#### Exercise goal
Repeat the records below word for word.
[Start of section]
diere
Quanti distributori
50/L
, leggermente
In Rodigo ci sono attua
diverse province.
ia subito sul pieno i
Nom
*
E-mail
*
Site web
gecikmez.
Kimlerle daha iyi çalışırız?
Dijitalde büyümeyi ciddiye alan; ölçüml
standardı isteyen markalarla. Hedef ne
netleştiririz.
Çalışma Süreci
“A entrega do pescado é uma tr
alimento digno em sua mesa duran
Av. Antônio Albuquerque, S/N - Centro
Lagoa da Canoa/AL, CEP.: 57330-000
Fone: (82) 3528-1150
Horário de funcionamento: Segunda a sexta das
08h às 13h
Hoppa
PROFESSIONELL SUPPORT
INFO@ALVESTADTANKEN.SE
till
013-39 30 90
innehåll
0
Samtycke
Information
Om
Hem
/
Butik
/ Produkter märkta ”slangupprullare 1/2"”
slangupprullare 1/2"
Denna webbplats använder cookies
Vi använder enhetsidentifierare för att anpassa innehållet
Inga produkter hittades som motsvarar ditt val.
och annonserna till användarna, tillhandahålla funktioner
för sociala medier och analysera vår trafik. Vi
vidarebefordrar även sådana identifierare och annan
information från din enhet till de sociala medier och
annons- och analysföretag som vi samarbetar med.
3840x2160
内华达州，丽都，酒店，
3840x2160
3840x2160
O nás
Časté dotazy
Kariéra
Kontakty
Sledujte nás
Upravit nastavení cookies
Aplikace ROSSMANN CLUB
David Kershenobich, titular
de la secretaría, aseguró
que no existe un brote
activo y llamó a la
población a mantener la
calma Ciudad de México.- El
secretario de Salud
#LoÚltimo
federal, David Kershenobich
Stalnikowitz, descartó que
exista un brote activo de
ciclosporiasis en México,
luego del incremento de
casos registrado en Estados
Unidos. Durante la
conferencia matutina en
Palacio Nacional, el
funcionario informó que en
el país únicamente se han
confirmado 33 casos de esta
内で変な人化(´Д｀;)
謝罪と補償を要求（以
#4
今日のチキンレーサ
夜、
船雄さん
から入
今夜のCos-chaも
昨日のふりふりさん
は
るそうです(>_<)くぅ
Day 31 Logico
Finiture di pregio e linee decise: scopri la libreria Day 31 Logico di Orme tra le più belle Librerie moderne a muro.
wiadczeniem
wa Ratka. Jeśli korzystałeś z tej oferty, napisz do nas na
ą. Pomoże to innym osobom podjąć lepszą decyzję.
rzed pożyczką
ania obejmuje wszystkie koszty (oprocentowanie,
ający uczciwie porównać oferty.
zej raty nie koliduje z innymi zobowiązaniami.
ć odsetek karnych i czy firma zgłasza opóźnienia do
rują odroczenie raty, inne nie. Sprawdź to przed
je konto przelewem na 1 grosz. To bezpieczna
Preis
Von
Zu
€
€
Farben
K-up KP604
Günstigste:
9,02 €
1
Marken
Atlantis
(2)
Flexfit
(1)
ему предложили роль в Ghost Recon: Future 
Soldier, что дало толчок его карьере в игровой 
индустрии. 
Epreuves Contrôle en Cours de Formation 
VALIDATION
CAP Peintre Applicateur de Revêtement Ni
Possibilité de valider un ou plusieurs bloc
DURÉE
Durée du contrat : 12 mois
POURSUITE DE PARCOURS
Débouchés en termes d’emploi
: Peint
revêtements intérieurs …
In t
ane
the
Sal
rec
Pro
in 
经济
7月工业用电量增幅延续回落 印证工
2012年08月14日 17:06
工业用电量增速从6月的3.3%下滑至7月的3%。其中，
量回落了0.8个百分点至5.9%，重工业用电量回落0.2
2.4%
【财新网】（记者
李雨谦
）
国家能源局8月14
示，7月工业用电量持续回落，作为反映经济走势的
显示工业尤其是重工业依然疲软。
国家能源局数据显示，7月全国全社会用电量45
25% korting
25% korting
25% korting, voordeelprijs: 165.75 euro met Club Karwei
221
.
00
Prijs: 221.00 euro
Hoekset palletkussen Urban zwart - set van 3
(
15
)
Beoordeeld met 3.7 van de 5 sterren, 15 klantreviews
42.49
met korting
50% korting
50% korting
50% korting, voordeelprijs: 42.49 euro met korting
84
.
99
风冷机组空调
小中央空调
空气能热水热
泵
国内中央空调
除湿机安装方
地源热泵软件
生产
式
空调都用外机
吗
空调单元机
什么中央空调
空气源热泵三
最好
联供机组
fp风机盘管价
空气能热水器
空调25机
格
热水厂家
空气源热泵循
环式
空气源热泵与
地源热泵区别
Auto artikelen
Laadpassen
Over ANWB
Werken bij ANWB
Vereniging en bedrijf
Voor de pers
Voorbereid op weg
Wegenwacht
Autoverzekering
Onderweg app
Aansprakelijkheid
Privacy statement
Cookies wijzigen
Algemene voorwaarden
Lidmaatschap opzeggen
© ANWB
[End of section]
#### Response to the task
diere
Quanti distributori
50/L
, leggermente
In Rodigo ci sono attua
diverse province.
ia subito sul pieno i
Nom
*
E-mail
*
Site web
gecikmez.
Kimlerle daha iyi çalışırız?
Dijitalde büyümeyi ciddiye alan; ölçüml
standardı isteyen markalarla. Hedef ne
netleştiririz.
Çalışma Süreci
“A entrega do pescado é uma tr
alimento digno em sua mesa duran
Av. Antônio Albuquerque, S/N - Centro
Lagoa da Canoa/AL, CEP.: 57330-000
Fone: (82) 3528-1150
Horário de funcionamento: Segunda a sexta das
08h às 13h
Hoppa
PROFESSIONELL SUPPORT
INFO@ALVESTADTANKEN.SE
till
013-39 30 90
innehåll
0
Samtycke
Information
Om
Hem
/
Butik
/ Produkter märkta ”slangupprullare 1/2"”
slangupprullare 1/2"
Denna webbplats använder cookies
Vi använder enhetsidentifierare för att anpassa innehållet
Inga produkter hittades som motsvarar ditt val.
och annonserna till användarna, tillhandahålla funktioner
för sociala medier och analysera vår trafik. Vi
vidarebefordrar även sådana identifierare och annan
information från din enhet till de sociala medier och
annons- och analysföretag som vi samarbetar med.
3840x2160
内华达州，丽都，酒店，
3840x2160
3840x2160
O nás
Časté dotazy
Kariéra
Kontakty
Sledujte nás
Upravit nastavení cookies
Aplikace ROSSMANN CLUB
David Kershenobich, titular
de la secretaría, aseguró
que no existe un brote
activo y llamó a la
población a mantener la
calma Ciudad de México.- El
secretario de Salud
#LoÚltimo
federal, David Kershenobich
Stalnikowitz, descartó que
exista un brote activo de
ciclosporiasis en México,
luego del incremento de
casos registrado en Estados
Unidos. Durante la
conferencia matutina en
Palacio Nacional, el
funcionario informó que en
el país únicamente se han
confirmado 33 casos de esta
内で変な人化(´Д｀;)
謝罪と補償を要求（以
#4
今日のチキンレーサ
夜、
船雄さん
から入
今夜のCos-chaも
昨日のふりふりさん
は
るそうです(>_<)くぅ
Day 31 Logico
Finiture di pregio e linee decise: scopri la libreria Day 31 Logico di Orme tra le più belle Librerie moderne a muro.
wiadczeniem
wa Ratka. Jeśli korzystałeś z tej oferty, napisz do nas na
ą. Pomoże to innym osobom podjąć lepszą decyzję.
rzed pożyczką
ania obejmuje wszystkie koszty (oprocentowanie,
ający uczciwie porównać oferty.
zej raty nie koliduje z innymi zobowiązaniami.
ć odsetek karnych i czy firma zgłasza opóźnienia do
rują odroczenie raty, inne nie. Sprawdź to przed
je konto przelewem na 1 grosz. To bezpieczna
Preis
Von
Zu
€
€
Farben
K-up KP604
Günstigste:
9,02 €
1
Marken
Atlantis
(2)
Flexfit
(1)
ему предложили роль в Ghost Recon: Future 
Soldier, что дало толчок его карьере в игровой 
индустрии. 
Epreuves Contrôle en Cours de Formation 
VALIDATION
CAP Peintre Applicateur de Revêtement Ni
Possibilité de valider un ou plusieurs bloc
DURÉE
Durée du contrat : 12 mois
POURSUITE DE PARCOURS
Débouchés en termes d’emploi
: Peint
revêtements intérieurs …
In t
ane
the
Sal
rec
Pro
in 
经济
7月工业用电量增幅延续回落 印证工
2012年08月14日 17:06
工业用电量增速从6月的3.3%下滑至7月的3%。其中，
量回落了0.8个百分点至5.9%，重工业用电量回落0.2
2.4%
【财新网】（记者
李雨谦
）
国家能源局8月14
示，7月工业用电量持续回落，作为反映经济走势的
显示工业尤其是重工业依然疲软。
国家能源局数据显示，7月全国全社会用电量45
25% korting
25% korting
25% korting, voordeelprijs: 165.75 euro met Club Karwei
221
.
00
Prijs: 221.00 euro
Hoekset palletkussen Urban zwart - set van 3
(
15
)
Beoordeeld met 3.7 van de 5 sterren, 15 klantreviews
42.49
met korting
50% korting
50% korting
50% korting, voordeelprijs: 42.49 euro met korting
84
.
99
风冷机组空调
小中央空调
空气能热水热
泵
国内中央空调
除湿机安装方
地源热泵软件
生产
式
空调都用外机
吗
空调单元机
什么中央空调
空气源热泵三
最好
联供机组
fp风机盘管价
空气能热水器
空调25机
格
热水厂家
空气源热泵循
环式
空气源热泵与
地源热泵区别
Auto artikelen
Laadpassen
Over ANWB
Werken bij ANWB
Vereniging en bedrijf
Voor de pers
Voorbereid op weg
Wegenwacht
Autoverzekering
Onderweg app
Aansprakelijkheid
Privacy statement
Cookies wijzigen
Algemene voorwaarden
Lidmaatschap opzeggen
© ANWB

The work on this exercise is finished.